Operators of Australia’s Perth Airport have implemented seven safety upgrades in the wake of a serious incursion between an airport car performing a routine runway inspection and a QantasLink Boeing 717 that was landing there in rain and low visibility after an instrument approach in July 2014.

According to the Australian Transport Safety Bureau (ATSB), the 717 had just touched down on Runway 24 when the first officer spotted the rotating orange beacon of “Safety Two,” the car’s call sign, ahead on the runway and called for an immediate a go-around due to a “car on the runway.”

An Airservices Australia air traffic controller cleared the bright yellow car onto the runway for the foreign object debris (FOD) inspection, but then forgot the car was on the runway when clearing the 717 to land shortly after.
Safety Two had stopped on the centerline markings, facing away from the oncoming traffic, and the safety officer behind the wheel only became aware of the incursion after the 717 flew over at 150 ft. altitude during the go-around. The first officer said the aircraft broke out of the clouds at 700 ft. above the ground and he began looking for the car at 30 ft. altitude based on earlier reports that the inspection was underway in the area. The pilots said they did not hear the controllers clearing the car unto Runway 24. Visibility was approximately 1.6 nm in “moderate” showers at the time of the incident.

Afterward, the crew told investigators that they made a “split-second” decision to perform the go-around, and had they commenced the reverse-thrust action, they “would have been committed” to the landing.  

“The first officer was highly experienced which may have assisted in sighting the vehicle and reacting quickly,” the ATSB says in the final report. “The incident provided a very good example of the value of flight crew knowing their role as pilot flying or pilot monitoring explicitly and maintaining a good awareness of their environment.”

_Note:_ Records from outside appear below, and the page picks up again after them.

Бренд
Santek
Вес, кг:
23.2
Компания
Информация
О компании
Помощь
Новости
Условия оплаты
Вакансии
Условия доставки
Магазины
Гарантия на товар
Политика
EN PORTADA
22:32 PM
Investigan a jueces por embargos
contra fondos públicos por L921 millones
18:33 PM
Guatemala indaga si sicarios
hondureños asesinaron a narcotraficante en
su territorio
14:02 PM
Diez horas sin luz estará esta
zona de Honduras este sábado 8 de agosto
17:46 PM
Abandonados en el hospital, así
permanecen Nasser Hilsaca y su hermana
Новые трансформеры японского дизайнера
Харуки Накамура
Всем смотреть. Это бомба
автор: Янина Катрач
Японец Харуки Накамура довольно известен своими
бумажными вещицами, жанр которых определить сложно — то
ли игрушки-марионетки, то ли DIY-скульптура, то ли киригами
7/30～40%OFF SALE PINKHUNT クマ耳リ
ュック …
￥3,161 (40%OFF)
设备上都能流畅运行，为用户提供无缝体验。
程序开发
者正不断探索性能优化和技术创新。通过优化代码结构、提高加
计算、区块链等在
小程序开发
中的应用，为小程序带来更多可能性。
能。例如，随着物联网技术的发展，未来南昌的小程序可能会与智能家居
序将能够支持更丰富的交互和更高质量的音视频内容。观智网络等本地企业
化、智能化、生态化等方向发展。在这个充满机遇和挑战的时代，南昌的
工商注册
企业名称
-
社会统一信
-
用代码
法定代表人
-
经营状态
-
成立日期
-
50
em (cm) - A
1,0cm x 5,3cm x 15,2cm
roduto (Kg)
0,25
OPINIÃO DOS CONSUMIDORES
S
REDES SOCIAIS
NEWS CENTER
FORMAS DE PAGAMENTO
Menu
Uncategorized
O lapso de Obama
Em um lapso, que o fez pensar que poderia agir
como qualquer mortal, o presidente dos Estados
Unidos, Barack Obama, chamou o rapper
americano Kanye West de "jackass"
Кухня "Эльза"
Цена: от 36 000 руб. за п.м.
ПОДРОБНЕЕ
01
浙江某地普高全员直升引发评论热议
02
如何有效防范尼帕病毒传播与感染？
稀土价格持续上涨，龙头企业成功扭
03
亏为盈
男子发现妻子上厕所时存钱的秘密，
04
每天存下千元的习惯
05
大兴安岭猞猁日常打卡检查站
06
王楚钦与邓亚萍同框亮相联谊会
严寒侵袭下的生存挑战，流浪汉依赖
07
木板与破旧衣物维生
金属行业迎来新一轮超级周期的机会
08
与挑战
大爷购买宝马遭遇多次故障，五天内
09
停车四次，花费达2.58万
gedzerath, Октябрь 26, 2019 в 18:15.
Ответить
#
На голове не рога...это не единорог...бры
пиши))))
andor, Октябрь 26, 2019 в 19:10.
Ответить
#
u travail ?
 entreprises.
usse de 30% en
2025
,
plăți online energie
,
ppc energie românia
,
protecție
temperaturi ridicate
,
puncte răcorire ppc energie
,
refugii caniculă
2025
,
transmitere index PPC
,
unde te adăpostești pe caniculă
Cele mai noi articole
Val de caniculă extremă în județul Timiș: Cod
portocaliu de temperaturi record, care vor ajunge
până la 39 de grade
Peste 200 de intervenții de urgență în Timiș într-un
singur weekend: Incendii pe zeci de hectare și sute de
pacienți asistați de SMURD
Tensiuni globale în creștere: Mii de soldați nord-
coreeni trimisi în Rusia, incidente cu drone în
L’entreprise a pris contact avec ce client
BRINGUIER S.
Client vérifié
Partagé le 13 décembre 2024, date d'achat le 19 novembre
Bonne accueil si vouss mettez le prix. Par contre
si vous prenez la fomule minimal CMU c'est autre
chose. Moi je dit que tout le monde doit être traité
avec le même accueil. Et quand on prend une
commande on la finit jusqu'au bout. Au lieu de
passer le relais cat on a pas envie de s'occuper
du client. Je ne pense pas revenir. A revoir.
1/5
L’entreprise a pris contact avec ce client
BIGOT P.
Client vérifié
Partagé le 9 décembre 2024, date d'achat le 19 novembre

The airport operator made seven changes or actions following the incident, including a mandate that all runway inspections—the airport carries out five daily—be performed facing oncoming air traffic. Driving “with the flow,” or in the same direction that aircraft are operating, had started in May based on a request from the air navigation services provider, Airservices Australia, to “expedite runway inspections by operating with the flow of aircraft traffic….where possible to increase efficiency,” the ATSB says. “Since then, most FOD inspections were conducted with the flow of the aircraft traffic.”

Other actions by the airport include a review of whether a dedicated radio channel is needed for safety officers when operating on or crossing runways, reassessing vehicle lighting and investigating technology that minimizes runway entry and occupancy requirements.

For its part Airservices Australia says an advanced surface movement guidance control system, or ground radar, will be commissioned this year that will track and provide a visual display of all aircraft and vehicles on the airfield.
“In this incident, (air traffic control) would have received an alert indicating the conflict between the aircraft on final and the vehicle on the runway,” the ATSB says.